Intertextuality: Young actor Billy's recent films While Parents Sleep and I'm an Explosive also contain early appearances by a certain 'Billy Hartnell'.

For references to Blackpool, see: 'Links'.

Double Entendres: "The end of that pier is my turf"

"The British Broadcasting Corporation, often unforgiving to their finest assets..."

"Position... I want position!"

Dialogue Triumphs: "I'm the watchmaker: I regulate time and there are so many faults and so many cogs that don't quite fit, so many worlds that would shatter, so many life forms that could destroy everything - destroy the very fabric of time. But here as the ocean laps in and the ocean laps out, here beats real purity, and honesty. A simple life - uninterrupted."
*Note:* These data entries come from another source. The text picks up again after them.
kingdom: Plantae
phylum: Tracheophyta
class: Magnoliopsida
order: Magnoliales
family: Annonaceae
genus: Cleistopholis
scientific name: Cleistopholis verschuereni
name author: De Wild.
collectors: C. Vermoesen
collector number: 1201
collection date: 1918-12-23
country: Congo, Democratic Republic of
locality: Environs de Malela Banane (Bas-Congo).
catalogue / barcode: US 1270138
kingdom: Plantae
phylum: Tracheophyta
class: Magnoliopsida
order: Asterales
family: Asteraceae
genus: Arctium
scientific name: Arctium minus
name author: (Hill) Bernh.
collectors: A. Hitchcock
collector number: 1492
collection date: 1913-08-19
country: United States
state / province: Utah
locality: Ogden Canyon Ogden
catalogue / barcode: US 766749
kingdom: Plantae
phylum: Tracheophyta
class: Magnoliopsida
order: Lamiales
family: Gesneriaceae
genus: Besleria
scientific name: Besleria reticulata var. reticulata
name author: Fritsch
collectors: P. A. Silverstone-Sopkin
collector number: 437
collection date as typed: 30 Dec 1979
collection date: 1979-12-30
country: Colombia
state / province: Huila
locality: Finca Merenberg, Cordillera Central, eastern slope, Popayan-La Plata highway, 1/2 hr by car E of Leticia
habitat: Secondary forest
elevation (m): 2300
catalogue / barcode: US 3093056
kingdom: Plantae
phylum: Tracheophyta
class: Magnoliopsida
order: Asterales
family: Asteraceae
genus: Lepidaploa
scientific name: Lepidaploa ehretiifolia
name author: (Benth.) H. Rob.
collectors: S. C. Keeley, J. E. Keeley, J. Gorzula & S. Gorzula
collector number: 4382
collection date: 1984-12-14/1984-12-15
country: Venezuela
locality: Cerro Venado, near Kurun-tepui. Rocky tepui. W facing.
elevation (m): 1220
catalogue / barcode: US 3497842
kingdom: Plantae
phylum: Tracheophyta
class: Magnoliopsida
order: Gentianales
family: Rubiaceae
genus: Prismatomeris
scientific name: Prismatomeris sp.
Dialogue Disasters: The rotten "people are revolting" joke in the opening scene. There's really no excuse.

Continuity: The Indo are a microcosmic species hailing from a planet of the same name, from the furthest reaches of the Galaxy - the Doctor likens their clinging together to 'frogspawn'). They arrived on Earth 'centuries ago', as refugees following the invasion of their world by another race. Possession by the indo can be of both living creatures and the deceased - it is characterised by a blue glow.

Gallifreyan zinc is one of the strongest metals in the Universe.

The Doctor and the TARDIS are both reluctant to make a return visit to Blackpool (see: Links). The Doctor has seen (and enjoyed) Creature From the Black Lagoon. He remembers reading about strange goings-on in the area in 1918.

Links: Among past planets visited the Doctor mentions Sirius IV (The Colony in Space) and Metebelis 3 (Planet of the Spiders). The TARDIS' reluctance to visit Blackpool is a likely link to The Nightmare Fair. The Indo return in Assassin in the Limelight. Evelyn mentions Dr Knox (Medicinal Purposes), while the Doctor, jogging her memory, mentions Silurians (Bloodtide)

Location: Brighton, 1936.

The Bottom Line: 'There'll never be another!' Er, quite.

Ross follows Medicinal Purposes with, of all things, a love-letter to Brighton and one of her favourite sons, Max Miller. In that, it might be enough, and perhaps Miller's fan club were happy enough with their hero's fictional outing. However, despite the constant presence of horrors of the silver screen and local legend being evoked, the story is lacking the zest of such company and, rather fittingly, draws too much from its own influences where some originality wouldn't have gone amiss. Not quite end-of-the-pier (the Doctor's soliloquy quoted above is very nice), but beyond the performances of the regulars, Bradley and Hudd, this tale is less chilling and somewhat tepid.